Karbala, Iraq; 23 April 2003 (RFE/RL) -- Some 1 million Iraqi Shi'ites are in the holy city of Karbala today for the culmination of a pilgrimage that had been banned by Saddam Hussein. The event commemorates the death of the seventh-century Imam Hussein, a grandson of the Prophet Muhammad.
RFE/RL correspondent Zamira Eshanova is on the scene and describes an atmosphere of general happiness. "I can describe the overall mood as happiness and a kind of euphoria. This was the first time in 30 years they can do this freely and without any pressure from the government, any fear from the government," she said.
On the sidelines of the pilgrimage, several thousand Shi'ites chanted slogans for the second consecutive day against a U.S.-imposed government.
To the north, the U.S.-appointed administrator for postwar Iraq, Jay Garner, today promised Kurdish leaders they will be able to participate in establishing a democratic Iraqi government.

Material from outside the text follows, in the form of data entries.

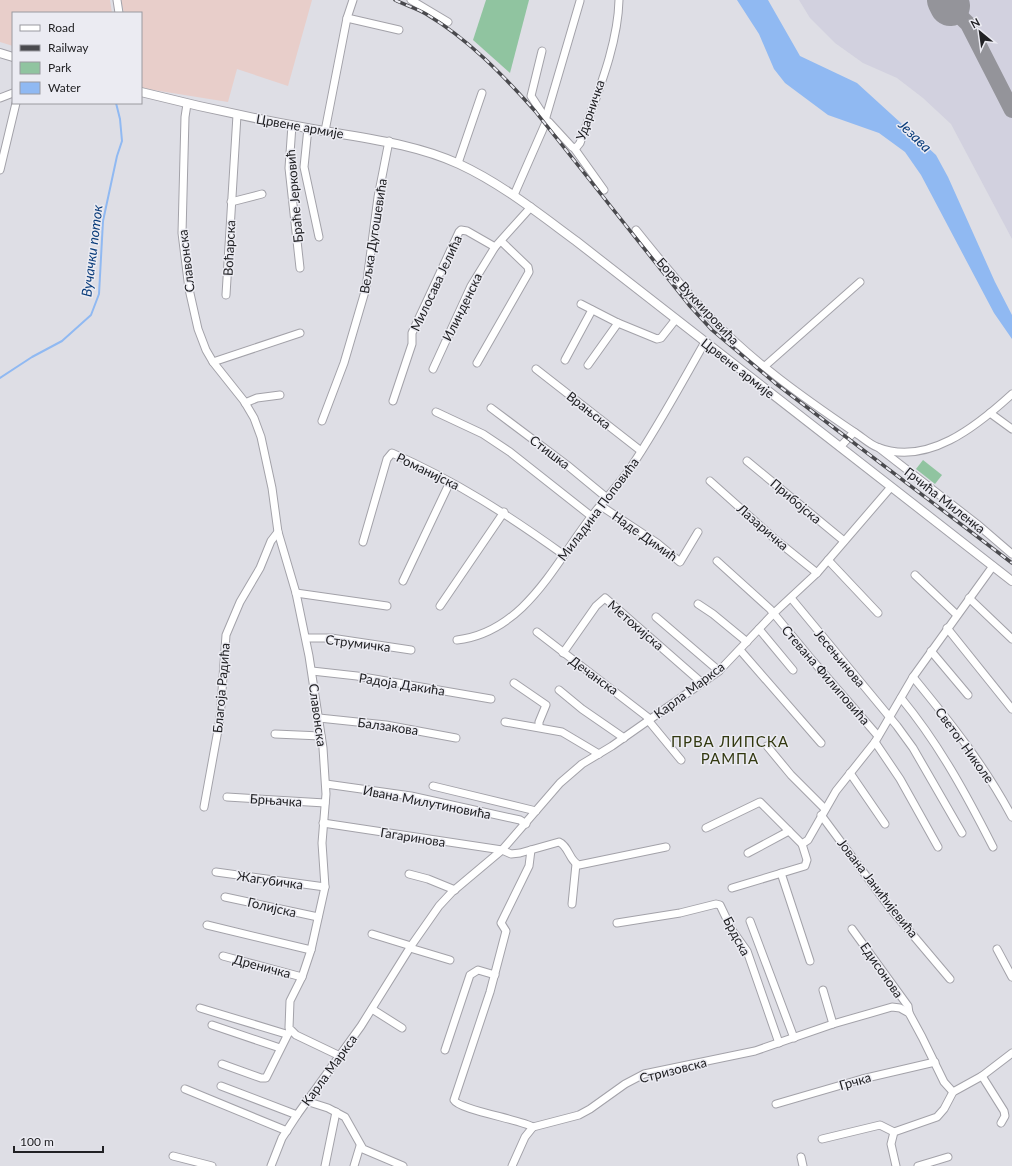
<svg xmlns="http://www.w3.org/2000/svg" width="1012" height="1166" viewBox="0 0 1012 1166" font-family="Lato,sans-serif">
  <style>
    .built { fill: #d2d1df }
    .industrial { fill: #e8ceca }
    .green { fill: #90c4a0 }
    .water { fill: #90b9f2 }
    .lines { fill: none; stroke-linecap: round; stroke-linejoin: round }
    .stream { stroke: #90b9f2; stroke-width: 2 }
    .taxiway { stroke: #94949a; stroke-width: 16 }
    .runway { stroke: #94949a; stroke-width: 40 }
    .minor-casing { stroke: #a3a2a9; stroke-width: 9 }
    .major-casing { stroke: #a3a2a9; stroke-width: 10 }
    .minor { stroke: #fff; stroke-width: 7 }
    .major { stroke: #fff; stroke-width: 8 }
    .rail-casing { stroke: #4a4a4e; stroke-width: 3.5 }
    .rail { stroke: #ebebf2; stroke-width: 2; stroke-dasharray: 6; stroke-linecap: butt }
    .labels { text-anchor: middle; stroke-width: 3; stroke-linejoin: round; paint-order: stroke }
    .street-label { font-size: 13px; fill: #212124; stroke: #ebebf2 }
    .water-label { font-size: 14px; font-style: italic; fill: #0a3c7a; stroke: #ebebf2 }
    .quarter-label { font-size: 15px; letter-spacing: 1px; fill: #323810; stroke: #ebebf2 }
  </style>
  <rect width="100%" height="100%" fill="#dedee5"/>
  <!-- built -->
  <path class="built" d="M799,0H1012V239L951,124L923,98L897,78L863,63L835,43L810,18Z"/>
  <!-- industrial -->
  <g class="industrial">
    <path d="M0,0H110L112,13H13V46L0,42Z"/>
    <path d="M121,0H312L288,86L237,69L228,102L141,88V13H124Z"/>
  </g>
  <!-- green -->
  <g class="green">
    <path d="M486,0H529L510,73L473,40Z"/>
    <path d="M923,460L942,475L935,484L916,469Z"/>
  </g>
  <!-- water -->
  <path class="water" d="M737,0H768L800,56L857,83L936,155L948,177L995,282L1012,315V339L994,313L921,175L905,152L879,133L828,115L785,83L774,69L759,34Z"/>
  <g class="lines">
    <!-- stream -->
    <path class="stream" d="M0,378L32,357L62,341L91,315L99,294L103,221L117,156L122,141L120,119L116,103"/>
    <!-- taxiway -->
    <path class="taxiway" d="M950,6L968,24L1012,110"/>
    <!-- runway -->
    <path class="runway" d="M947,0L950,6"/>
    <!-- minor casing -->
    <g class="minor-casing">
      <g id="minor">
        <path d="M117,0L119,13"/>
        <path d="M411,0L448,22"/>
        <path d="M347,18L399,30"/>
        <path d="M542,51L531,96L546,119"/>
        <path d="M0,98L13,93"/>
        <path d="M187,104L185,117L182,233L189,289L198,329L206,350L213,362L244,401L254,418L261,437L272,488L278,532L296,593L309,656L323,748L326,794L322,843L325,887L311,950L302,977L290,1001L289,1028L296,1035L340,1056"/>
        <path d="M546,117L580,1"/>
        <path d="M292,125L289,168L300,268"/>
        <path d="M308,128L304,167L319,237"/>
        <path d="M325,131L347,18L353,0"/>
        <path d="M574,148L604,190"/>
        <path d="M458,163L482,93"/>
        <path d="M0,170L16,103"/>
        <path d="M514,195L546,122H549L572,147L576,148L580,143C595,99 618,47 619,0"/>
        <path d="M231,202L262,194"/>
        <path d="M636,230C660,260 685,291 711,318C753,362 804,398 854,432"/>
        <path d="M226,295L237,115"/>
        <path d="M581,304L618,323L657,339L661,338L676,319"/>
        <path d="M565,360L592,310"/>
        <path d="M213,362L300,333"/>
        <path d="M477,363L529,272L528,267L502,242"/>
        <path d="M588,365L618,323"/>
        <path d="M765,366L860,282"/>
        <path d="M433,369L471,286L495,247"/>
        <path d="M536,369L641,451"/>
        <path d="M393,401L412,344V333L459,232L461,230L467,231L495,247L531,207"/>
        <path d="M245,403L257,398L280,395"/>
        <path d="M491,408L567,465L607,498"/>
        <path d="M436,412L483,434L510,452L591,516"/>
        <path d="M990,413L1012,429"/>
        <path d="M322,421L344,363L366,288L378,197L389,141"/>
        <path d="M840,447L854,432C861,436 869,444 877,447C927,467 977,426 1012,394"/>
        <path d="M879,448L977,524L1012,554"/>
        <path d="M747,461L844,541"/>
        <path d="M710,481L776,540L817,573"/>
        <path d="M601,506L657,543L680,562L698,532"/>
        <path d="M363,542L387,459L392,453C456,481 508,515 564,555"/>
        <path d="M828,560L878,613"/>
        <path d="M717,561L770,609L813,661L878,736"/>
        <path d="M915,575L957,615"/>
        <path d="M403,581L450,482"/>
        <path d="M296,593L387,606"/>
        <path d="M791,598L897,726L913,748L962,833"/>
        <path d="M969,598L1012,639"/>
        <path d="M698,604L713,614L747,642"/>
        <path d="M440,606L504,512"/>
        <path d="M656,617L719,671"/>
        <path d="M947,628L1012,709"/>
        <path d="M759,629L793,670"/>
        <path d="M537,632L650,719"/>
        <path d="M306,638H331L411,650"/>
        <path d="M457,640C524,632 554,565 591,517C604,500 619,485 631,467C658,427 681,384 705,342"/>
        <path d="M740,650L821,743"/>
        <path d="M931,651L968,695"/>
        <path d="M563,653L596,606L605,598L702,683"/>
        <path d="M312,671L357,676L491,699"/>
        <path d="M913,677C950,722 985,766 1012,817"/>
        <path d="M514,683L546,705L539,722V726"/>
        <path d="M559,690L582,709L624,738"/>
        <path d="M901,698C939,744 966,794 993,847"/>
        <path d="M319,718L386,725L456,738"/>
        <path d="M648,720L681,760"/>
        <path d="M505,722L562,732L599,754"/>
        <path d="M275,734L321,736"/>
        <path d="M875,742L900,779L938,847"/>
        <path d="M767,746L791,775L825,809"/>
        <path d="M850,773L885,824"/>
        <path d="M326,784L411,796L520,820L526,824"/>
        <path d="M433,786L536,811"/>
        <path d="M227,797L325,803"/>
        <path d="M204,807L220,719L226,635L240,602L260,568L271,541L278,532"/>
        <path d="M821,815L890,908L950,979"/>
        <path d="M323,823L502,850L511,854L520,853L559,842C569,846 569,861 579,865L666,847"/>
        <path d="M706,828L760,802L802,844L807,860L805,866L732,888"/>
        <path d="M802,844L808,840L836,791L875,742L913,677L993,566"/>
        <path d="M531,850L529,866L501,923L506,931L490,992L454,1100C459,1110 519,1119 533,1127"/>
        <path d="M748,853L789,831"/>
        <path d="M216,872L325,887"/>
        <path d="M781,873L810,961"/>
        <path d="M409,874L428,879L455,890"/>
        <path d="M225,897L318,917"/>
        <path d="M572,904L576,864"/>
        <path d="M750,921L794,1038"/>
        <path d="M617,923L680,913L716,904L720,905L732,930L747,951L779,1043"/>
        <path d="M207,925L311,950"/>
        <path d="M852,929L908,1006L909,1013"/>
        <path d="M372,934L411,946"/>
        <path d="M410,948L450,960"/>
        <path d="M997,949L1012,977"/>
        <path d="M223,956L302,977"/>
        <path d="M823,990L833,1024"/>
        <path d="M200,1008L286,1034"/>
        <path d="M372,1009L402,1028"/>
        <path d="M212,1025L280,1048"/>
        <path d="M445,1050L470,975L478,970L495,975"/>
        <path d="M222,1064L261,1078H266L290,1030"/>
        <path d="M982,1076L1004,1111L1005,1116L1001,1123"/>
        <path d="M221,1086L297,1115"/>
        <path d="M185,1089L287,1131"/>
        <path d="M306,1101L328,1108L345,1117L363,1149L403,1166"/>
        <path d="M776,1104L862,1079L935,1062"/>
        <path d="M822,1139L880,1125L894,1132"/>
        <path d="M173,1156L212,1166"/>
        <path d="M801,1157L803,1166"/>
        <path d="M271,1166L282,1138L297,1115L361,1026L411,946L439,906L452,892L502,850L560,783L582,764L612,746L719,671L774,613L817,573L891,487"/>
        <path d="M325,1166L336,1112"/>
        <path d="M354,1166L360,1146"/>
        <path d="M512,1166L525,1137L533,1127L579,1115L590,1109L625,1084L644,1074L755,1051L833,1024L892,1007L900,1008L909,1013L922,1037L944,1082L953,1092"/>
        <path d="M896,1166L891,1144L894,1132L937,1117L944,1109L953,1092L982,1076L1012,1053"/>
        <path d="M918,1166L948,1157"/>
      </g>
    </g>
    <!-- major casing -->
    <g class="major-casing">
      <g id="major">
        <path d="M0,53L13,57"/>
        <path d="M141,92C196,106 251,118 307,128C359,138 410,142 459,164C502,184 538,213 576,241L1012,581"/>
      </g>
    </g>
    <!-- minor -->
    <use href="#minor" class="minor"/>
    <!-- major -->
    <use href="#major" class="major"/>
    <!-- rail casing -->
    <g class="rail-casing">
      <path id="rail" d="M395,0C405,5 416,8 426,14C468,39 502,74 535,111L689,305L712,330L775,383L1012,563"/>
    </g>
    <!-- rail -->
    <use href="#rail" class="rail"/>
  </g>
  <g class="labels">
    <!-- street labels -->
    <g class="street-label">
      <text transform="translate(590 110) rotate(-71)" y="5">Ударничка</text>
      <text transform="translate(300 126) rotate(10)" y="5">Црвене армије</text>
      <text transform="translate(294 196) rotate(-95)" y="5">Браће Јерковић</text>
      <text transform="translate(373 236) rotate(-81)" y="5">Вељка Дугошевића</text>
      <text transform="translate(229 248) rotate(-87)" y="5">Воћарска</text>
      <text transform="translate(186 261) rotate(-97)" y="5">Славонска</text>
      <text transform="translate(436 283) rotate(-65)" y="5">Милосава Јелића</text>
      <text transform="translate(698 301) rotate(47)" y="5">Боре Вукмировића</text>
      <text transform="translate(462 307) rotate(-64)" y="5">Илинденска</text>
      <text transform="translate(738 368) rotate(38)" y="5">Црвене армије</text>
      <text transform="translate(589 410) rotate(38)" y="5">Врањска</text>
      <text transform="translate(550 452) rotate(37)" y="5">Стишка</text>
      <text transform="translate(428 471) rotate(26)" y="5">Романијска</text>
      <text transform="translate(945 500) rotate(38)" y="5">Грчића Миленка</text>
      <text transform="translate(796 501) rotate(40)" y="5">Прибојска</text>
      <text transform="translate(598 509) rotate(-53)" y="5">Миладина Поповића</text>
      <text transform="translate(763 527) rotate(41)" y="5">Лазаричка</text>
      <text transform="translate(645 536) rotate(35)" y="5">Наде Димић</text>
      <text transform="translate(636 625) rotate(41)" y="5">Метохијска</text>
      <text transform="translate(358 643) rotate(7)" y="5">Струмичка</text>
      <text transform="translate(840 658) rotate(50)" y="5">Јесењинова</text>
      <text transform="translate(594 675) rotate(36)" y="5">Дечанска</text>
      <text transform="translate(826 675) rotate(49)" y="5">Стевана Филиповића</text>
      <text transform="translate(402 684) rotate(9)" y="5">Радоја Дакића</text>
      <text transform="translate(221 688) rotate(-85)" y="5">Благоја Радића</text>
      <text transform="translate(689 690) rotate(-37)" y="5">Карла Маркса</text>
      <text transform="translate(318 715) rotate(82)" y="5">Славонска</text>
      <text transform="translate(388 726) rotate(8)" y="5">Балзакова</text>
      <text transform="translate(965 745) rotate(54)" y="5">Светог Николе</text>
      <text transform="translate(276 800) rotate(4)" y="5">Брњачка</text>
      <text transform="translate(427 802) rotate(11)" y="5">Ивана Милутиновића</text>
      <text transform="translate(413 837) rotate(9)" y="5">Гагаринова</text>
      <text transform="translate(270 880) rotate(8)" y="5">Жагубичка</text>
      <text transform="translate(878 888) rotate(52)" y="5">Јована Јанићијевића</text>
      <text transform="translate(272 907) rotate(13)" y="5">Голијска</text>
      <text transform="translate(737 936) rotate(62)" y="5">Брдска</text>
      <text transform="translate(262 966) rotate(15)" y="5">Дреничка</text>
      <text transform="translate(882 970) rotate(55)" y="5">Едисонова</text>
      <text transform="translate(329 1070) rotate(-54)" y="5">Карла Маркса</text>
      <text transform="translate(673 1070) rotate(-14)" y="5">Стризовска</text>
      <text transform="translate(855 1081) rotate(-16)" y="5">Грчка</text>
    </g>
    <!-- water labels -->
    <g class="water-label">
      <text transform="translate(915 136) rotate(44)" y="5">Језава</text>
      <text transform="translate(92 251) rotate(-83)" y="5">Вучачки поток</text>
    </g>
    <!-- quarter labels -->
    <g class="quarter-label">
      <text x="730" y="747">ПРВА ЛИПСКА<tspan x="730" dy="17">РАМПА</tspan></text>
    </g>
  </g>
  <!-- legend -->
  <rect x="12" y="12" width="130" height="92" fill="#ebebf2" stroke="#9a9aa0"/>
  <rect x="20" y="25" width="20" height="6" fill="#ffffff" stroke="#9a9aa0"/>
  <text x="48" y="32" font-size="12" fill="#212124">Road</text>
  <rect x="20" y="45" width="20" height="6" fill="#4a4a4e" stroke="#9a9aa0"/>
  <text x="48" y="52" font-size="12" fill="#212124">Railway</text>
  <rect x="20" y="62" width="20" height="12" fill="#90c4a0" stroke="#9a9aa0"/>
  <text x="48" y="72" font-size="12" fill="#212124">Park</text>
  <rect x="20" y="82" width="20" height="12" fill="#90b9f2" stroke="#9a9aa0"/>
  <text x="48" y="92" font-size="12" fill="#212124">Water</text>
  <!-- north arrow -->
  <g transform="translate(980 32) rotate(331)" stroke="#ebebf2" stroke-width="3" paint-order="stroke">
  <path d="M0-3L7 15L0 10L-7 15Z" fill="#212124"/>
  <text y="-6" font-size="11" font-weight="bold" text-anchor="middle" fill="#212124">N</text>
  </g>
  <!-- scale -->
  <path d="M14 1146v6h89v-6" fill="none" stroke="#212124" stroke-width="2"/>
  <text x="20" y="1146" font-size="12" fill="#212124" stroke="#ebebf2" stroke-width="3" paint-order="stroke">100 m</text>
</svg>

Garner met with Mas'ud Barzani, the leader of one of the two major Kurdish factions, in the northern town of Arbil. He met yesterday with the leader of the other Kurdish faction, Jalal Talabani.
To the south, the Associated Press quoted U.S. officials as saying crude oil from Iraq's southern fields began flowing through pipelines today, the first time since the start of the war.
Coalition forces, aided by Iraqi oil workers, fired up a gas-oil separation plant that sent oil to a pumping station and storage tank in Al-Zubayr, outside the key southern city of Basra.